/noisycols-rs

Pleasing, moving backgrounds "images", with bright and friendly colors, and a "fuzzy milkglass" pixel distortion overlay

Primary LanguageRustThe UnlicenseUnlicense

noisycols-rs

This makes pleasing, moving backgrounds "images", with bright and friendly colors, and a "fuzzy milkglass" pixel distortion overlay.

I already did something similar in 2019, in Python: https://github.com/BenWiederhake/noisycols#noisycols

My motivation this time was:

  • Do it in Rust, because … get better at Rust.
  • Create a video, because … pretty moving colors!

This eats up incredible amounts of computational power, so this must be multi-threaded in Rust.

Table of Contents

Background

An example image, which also is a nice background image. There is nothing else in this section, because the entire section is a pun.

Usage

  1. Tweak constants in src/main.rs
  2. Generate images with cargo run --release
  3. Compile the image sequence into a sharable video with: ffmpeg -stream_loop 2 -y -f image2 -framerate 10 -i build/image_1234567890_frame%05d.png -vcodec libx264 -crf 22 -profile:v baseline -vf format=yuv420p -movflags +faststart /tmp/video.mp4

The cargo step can be sped up even further by writing:

[build]
rustflags = ["-C", "target-cpu=native"]

into .cargo/config.toml

The reason for the long ffmpeg incantation is:

  • -stream_loop 2: Not all video players support seamless looping, and this is a stop-gap measure to make it seamless at least half of the time.

■ STORED DATA ■
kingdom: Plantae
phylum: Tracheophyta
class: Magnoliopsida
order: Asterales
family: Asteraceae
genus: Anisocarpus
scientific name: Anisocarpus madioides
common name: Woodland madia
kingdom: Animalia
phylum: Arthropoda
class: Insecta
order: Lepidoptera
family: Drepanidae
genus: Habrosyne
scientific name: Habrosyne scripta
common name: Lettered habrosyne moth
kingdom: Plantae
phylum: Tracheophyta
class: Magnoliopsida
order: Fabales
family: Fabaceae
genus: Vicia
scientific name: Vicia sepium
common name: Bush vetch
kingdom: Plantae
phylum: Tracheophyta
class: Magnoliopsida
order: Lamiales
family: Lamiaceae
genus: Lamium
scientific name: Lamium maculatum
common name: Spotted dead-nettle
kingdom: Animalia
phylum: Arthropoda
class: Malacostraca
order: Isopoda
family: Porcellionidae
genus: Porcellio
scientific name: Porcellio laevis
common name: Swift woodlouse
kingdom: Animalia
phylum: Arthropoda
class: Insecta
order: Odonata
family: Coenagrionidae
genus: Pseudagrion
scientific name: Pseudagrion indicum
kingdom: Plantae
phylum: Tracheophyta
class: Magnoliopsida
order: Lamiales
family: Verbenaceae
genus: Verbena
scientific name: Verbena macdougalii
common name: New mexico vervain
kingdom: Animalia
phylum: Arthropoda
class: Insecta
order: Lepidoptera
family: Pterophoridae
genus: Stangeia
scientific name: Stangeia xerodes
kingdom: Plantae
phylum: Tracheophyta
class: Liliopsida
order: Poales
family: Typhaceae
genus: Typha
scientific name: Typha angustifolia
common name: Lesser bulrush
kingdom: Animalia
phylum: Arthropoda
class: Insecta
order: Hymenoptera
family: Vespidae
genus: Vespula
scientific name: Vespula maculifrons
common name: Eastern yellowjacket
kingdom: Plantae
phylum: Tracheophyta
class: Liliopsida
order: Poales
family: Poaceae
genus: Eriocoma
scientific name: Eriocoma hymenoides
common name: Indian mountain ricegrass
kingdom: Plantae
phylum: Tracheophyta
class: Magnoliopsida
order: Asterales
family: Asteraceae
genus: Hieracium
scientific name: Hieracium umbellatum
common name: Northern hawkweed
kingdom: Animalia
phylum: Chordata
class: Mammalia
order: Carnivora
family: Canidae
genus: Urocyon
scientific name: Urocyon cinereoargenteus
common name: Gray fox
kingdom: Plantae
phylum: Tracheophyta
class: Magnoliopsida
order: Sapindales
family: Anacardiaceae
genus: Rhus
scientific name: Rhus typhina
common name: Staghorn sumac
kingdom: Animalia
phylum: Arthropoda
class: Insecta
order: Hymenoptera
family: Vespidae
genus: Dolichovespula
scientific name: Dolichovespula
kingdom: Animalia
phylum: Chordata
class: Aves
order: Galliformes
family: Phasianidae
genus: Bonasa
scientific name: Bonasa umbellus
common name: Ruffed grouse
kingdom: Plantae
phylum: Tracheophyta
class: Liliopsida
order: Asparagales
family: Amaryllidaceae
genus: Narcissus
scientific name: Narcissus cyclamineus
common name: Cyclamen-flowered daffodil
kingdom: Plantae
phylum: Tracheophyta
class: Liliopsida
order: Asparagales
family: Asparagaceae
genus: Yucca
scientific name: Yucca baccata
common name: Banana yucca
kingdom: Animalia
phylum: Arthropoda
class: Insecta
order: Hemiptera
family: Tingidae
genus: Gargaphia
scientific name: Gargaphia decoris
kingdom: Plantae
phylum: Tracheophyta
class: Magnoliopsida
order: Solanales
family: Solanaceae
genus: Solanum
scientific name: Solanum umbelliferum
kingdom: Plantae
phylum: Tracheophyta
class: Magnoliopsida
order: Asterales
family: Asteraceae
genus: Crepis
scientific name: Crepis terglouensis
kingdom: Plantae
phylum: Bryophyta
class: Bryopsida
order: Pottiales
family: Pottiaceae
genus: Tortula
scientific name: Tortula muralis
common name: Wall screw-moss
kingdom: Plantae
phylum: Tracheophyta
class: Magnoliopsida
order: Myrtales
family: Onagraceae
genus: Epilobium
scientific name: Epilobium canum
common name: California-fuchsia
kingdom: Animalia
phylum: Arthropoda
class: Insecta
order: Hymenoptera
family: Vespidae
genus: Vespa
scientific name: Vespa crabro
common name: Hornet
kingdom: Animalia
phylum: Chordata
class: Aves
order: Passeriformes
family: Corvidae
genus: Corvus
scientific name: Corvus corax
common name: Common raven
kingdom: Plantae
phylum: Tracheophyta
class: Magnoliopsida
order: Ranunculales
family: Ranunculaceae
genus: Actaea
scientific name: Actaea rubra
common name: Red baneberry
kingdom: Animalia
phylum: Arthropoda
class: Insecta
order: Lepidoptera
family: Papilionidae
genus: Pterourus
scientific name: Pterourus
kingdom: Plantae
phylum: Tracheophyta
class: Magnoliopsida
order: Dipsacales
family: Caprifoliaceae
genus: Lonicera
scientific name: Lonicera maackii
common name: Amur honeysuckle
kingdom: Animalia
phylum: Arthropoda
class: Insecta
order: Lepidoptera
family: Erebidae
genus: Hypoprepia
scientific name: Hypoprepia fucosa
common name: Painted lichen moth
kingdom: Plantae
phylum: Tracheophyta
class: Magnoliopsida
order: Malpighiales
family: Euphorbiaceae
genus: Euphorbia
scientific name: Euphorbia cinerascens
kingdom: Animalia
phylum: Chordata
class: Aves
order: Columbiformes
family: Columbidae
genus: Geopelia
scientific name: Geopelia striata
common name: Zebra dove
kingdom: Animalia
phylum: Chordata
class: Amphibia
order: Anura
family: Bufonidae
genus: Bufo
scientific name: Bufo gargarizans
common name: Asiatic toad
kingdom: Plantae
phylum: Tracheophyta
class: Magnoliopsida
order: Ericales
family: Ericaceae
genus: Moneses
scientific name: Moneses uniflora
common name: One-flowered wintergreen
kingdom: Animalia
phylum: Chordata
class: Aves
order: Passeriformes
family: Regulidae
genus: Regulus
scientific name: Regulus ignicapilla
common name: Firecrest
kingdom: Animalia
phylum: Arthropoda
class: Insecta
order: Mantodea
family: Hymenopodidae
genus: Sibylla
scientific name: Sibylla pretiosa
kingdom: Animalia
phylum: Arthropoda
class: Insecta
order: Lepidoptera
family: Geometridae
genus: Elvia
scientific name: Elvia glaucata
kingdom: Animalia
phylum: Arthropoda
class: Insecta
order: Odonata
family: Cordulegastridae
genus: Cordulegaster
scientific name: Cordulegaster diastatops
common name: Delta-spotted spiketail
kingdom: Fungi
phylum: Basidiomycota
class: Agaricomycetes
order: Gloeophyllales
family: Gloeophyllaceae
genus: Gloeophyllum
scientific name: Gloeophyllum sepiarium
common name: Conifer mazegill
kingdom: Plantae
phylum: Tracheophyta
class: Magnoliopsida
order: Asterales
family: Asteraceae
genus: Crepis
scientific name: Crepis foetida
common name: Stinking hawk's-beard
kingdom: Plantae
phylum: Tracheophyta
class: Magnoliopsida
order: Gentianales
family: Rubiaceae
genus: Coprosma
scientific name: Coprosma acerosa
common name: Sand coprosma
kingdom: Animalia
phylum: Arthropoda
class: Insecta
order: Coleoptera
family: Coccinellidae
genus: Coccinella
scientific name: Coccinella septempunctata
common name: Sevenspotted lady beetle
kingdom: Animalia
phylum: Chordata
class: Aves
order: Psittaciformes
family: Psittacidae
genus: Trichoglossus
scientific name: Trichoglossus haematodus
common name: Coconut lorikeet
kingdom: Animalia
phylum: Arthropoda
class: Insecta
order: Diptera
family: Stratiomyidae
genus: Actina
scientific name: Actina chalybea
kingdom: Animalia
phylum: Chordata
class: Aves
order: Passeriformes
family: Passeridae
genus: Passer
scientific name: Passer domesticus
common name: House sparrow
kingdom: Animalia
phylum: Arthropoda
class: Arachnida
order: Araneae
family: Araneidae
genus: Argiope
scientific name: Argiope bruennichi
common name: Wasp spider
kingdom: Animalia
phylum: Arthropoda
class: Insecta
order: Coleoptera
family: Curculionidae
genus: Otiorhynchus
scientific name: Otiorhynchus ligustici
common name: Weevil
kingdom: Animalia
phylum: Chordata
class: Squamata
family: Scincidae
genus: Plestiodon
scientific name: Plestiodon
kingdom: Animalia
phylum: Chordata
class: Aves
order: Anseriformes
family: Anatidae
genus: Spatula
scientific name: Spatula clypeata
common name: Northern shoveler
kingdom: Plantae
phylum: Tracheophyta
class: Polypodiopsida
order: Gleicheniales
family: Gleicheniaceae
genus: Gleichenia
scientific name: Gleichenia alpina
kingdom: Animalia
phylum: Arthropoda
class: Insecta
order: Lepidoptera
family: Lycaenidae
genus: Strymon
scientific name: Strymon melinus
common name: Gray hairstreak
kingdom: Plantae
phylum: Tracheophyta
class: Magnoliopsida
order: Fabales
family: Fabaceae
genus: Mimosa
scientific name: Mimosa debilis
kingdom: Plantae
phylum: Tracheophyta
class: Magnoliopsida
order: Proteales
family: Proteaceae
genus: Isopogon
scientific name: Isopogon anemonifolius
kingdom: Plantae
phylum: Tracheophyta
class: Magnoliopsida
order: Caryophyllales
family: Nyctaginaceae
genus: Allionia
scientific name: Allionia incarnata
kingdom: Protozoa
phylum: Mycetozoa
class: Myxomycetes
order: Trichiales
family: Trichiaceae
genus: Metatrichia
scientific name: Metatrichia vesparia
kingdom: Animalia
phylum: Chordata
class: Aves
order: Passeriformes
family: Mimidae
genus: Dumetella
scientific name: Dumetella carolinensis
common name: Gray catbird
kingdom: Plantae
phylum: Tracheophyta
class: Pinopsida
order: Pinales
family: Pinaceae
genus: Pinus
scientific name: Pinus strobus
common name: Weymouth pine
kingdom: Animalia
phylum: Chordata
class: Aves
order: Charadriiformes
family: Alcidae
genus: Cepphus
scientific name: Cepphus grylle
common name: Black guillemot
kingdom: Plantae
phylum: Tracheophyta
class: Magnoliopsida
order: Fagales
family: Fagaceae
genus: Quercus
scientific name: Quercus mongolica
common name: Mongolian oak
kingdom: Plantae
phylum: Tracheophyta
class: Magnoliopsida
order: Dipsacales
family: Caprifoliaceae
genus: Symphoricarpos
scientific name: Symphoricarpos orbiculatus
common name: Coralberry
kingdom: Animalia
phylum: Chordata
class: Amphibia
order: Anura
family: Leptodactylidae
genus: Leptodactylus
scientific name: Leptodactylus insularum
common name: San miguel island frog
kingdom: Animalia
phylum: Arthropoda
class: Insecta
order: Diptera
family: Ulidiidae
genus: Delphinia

■ ACTIVITY LIST ■
(a) In the noisycols-rs readme, what language was the earlier 2019 version written in?
(b) Rewrite the noisycols-rs readme from "This eats up" through "section is a pun.", replacing "multi-threaded" with "parallelized".

■ ANSWERS PROVIDED ■
(a) Python

(b)
This eats up incredible amounts of computational power, so this must be parallelized in Rust.

Table of Contents

Background

An example image, which also is a nice background image. There is nothing else in this section, because the entire section is a pun.